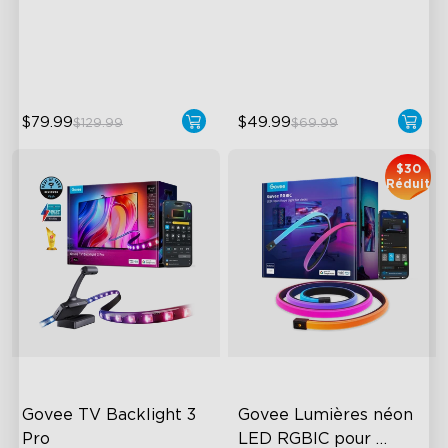
60 LEDs/m with Covers
360°Airflow
50 Customizable Segments
App & Voice Control
$79.99
$49.99
$129.99
$69.99
$30
Réduit
Govee TV Backlight 3 
Govee Lumières néon 
Pro
LED RGBIC pour 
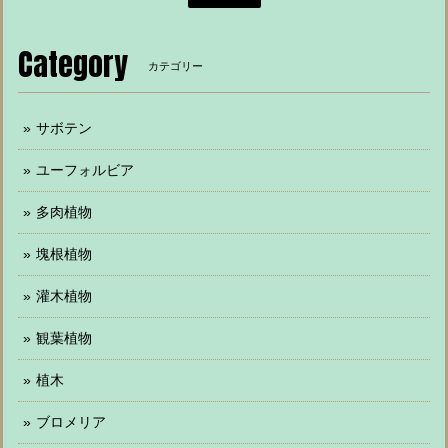
Category
カテゴリー
サボテン
ユーフォルビア
多肉植物
塊根植物
灌木植物
観葉植物
植木
ブロメリア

# # # # #

Task brief – Reproduce verbatim every line of text read from the records above, in order, omitting the pictures.

Solved exercise –
60 LEDs/m with Covers
360°Airflow
50 Customizable Segments
App & Voice Control
$79.99
$49.99
$129.99
$69.99
$30
Réduit
Govee TV Backlight 3 
Govee Lumières néon 
Pro
LED RGBIC pour 
Category
カテゴリー
サボテン
ユーフォルビア
多肉植物
塊根植物
灌木植物
観葉植物
植木
ブロメリア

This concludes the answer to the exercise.